Pacific Islands Forum Secretariat (PIFS) Secretary-General Greg Urwin told ISLANDS BUSINESS last month that JCC will feature on the agenda of the 2007 Pacific Islands Conference of Leaders, scheduled to be held in Washington D.C. this month. Attention on it will focus on a list of suggestions from PIFS on market mechanisms.
“As you know, the JCC has not done much benefit to the parties involved. The US is telling us not to invent new arrangements but to make use of what is already in place. But we will be taking to the US a list of suggestions on market mechanisms,” Urwin said.
The JCC was proposed by US President George Bush Snr at the United States-Pacific Islands Summit held in October 1990 at the East-West Centre in Hawaii.
The MOU establishing it was signed on January 12, 1993 by the United States and the then 13 independent Pacific nations.
Although not strictly a trade arrangement, JCC is the closest the islands countries have with the US in relation to market access.
The MOU, according to a speech delivered in Fiji in 2005 by former US ambassador to the Pacific, David Lyons, contained eight specific functions that relate to trade and investment, all of which were open to discussion within the JCC context.
“Included among them were provisions for information exchanges, dialogue mechanisms, education programmes, private-sector development, and monitoring programme effectiveness,” Lyons had said.
However, past efforts to make the JCC work for the islands have not quite amounted to substantial progress, and as time passed, the idea was relegated to the backburner as Pacific islands countries shifted efforts to pitching either for their own relationships with the US or other group access frameworks.
In his 2005 speech, Lyons pointed to the JCC as the Pacific’s best hope in getting somewhere with the US and that any effort to try for a duplication of something that the US already has with groups of countries in other regions is likely to be wasted.
JCC, he had said, was the Pacific’s best bet and that there were elements to it that merited more Pacific attention to get it up and running.
“One enormously valuable aspect of the JCC is that it very nearly approximates a TIFA, or Trade and Investment Framework Agreement. TIFAs are not well known but they are de facto precursors for Free Trade Agreements or FTAs. One American expert told me last year that the US will not negotiate an FTA with a country with which we do not already have a TIFA.”
“As once described by Scott Kroeker, JCC official at the East-West Centre, on this revival effort to this magazine: “the objective is to find some small but symbolic victories that the JCC can point to in an effort to build momentum and support from all fronts.”
Two important suggestions that came out of this revival roadmap were:
• the identification, by both sides, of a limited range of goods and services that give specific focus to the JCC; and • the identification of specific measures and actions that will create and facilitate trade and investment in the specific areas identified.
It was also mooted that a closer working relationship be developed between PIFS and as a result, PIFS was unofficially tasked with the role of getting the islands countries to come up with a list of products and services that could be developed and positioned into US market using JCC.

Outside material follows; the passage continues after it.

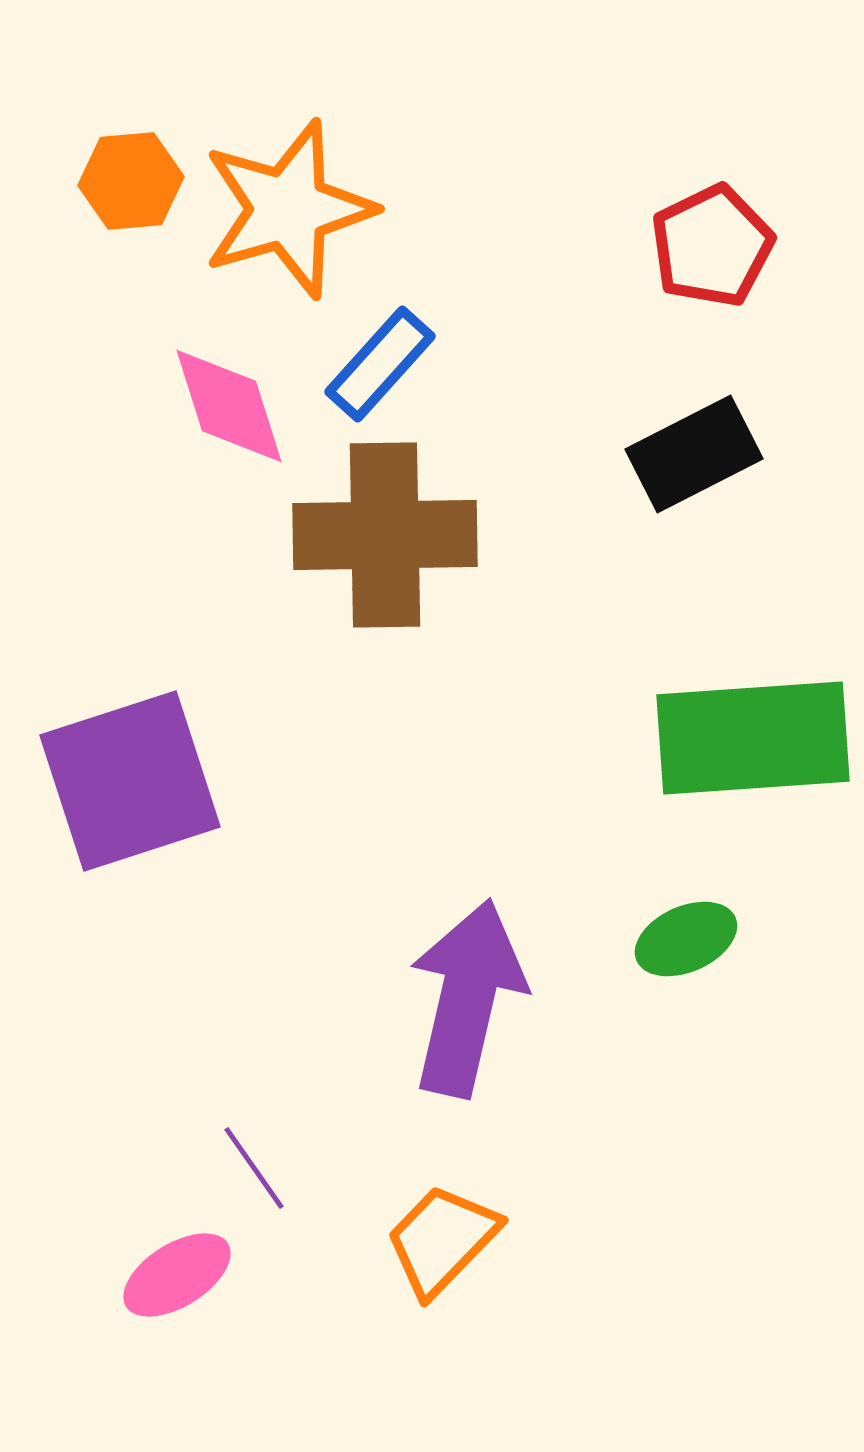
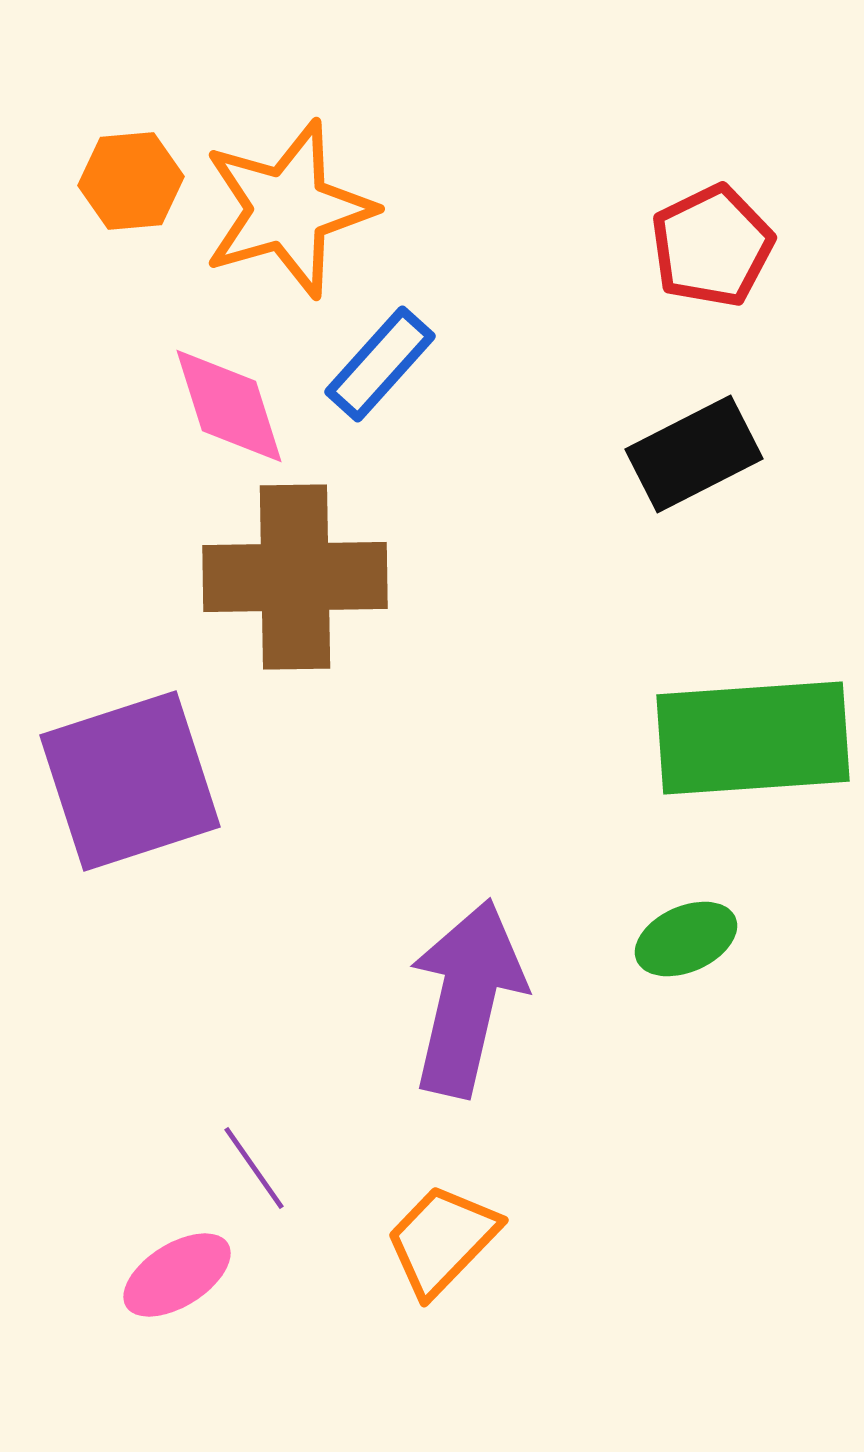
brown cross: moved 90 px left, 42 px down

Not much progress however, has been achieved where this is concerned.
“Islands countries have been less enthusiastic in coming up with a list of products,” said Urwin.
“As you can see today (at the launch of the 2007 UNESCAP report in Fiji) it is up to PICs to develop themselves and create products.”
A flurry of economic assessment reports released by donor agencies recently showed the need for PICs to be more proactive and efficient in dealing with challenges in their economic, social and governance system.
Urwin said taking care of these issues and challenges would then create conducive environment for investment in potential sectors out of which new products and services may emerge and which could then be marketed to the US.
He said another issue PIFS will be talking to the US about this month is the possibility of having the islands nations gain access, as a collective body to the United States Millennium Challenge Account, an account set up by the United States in 2002 to help developing countries provided they “root out corruption, respect human rights and adhere to the rule of law, among other things.”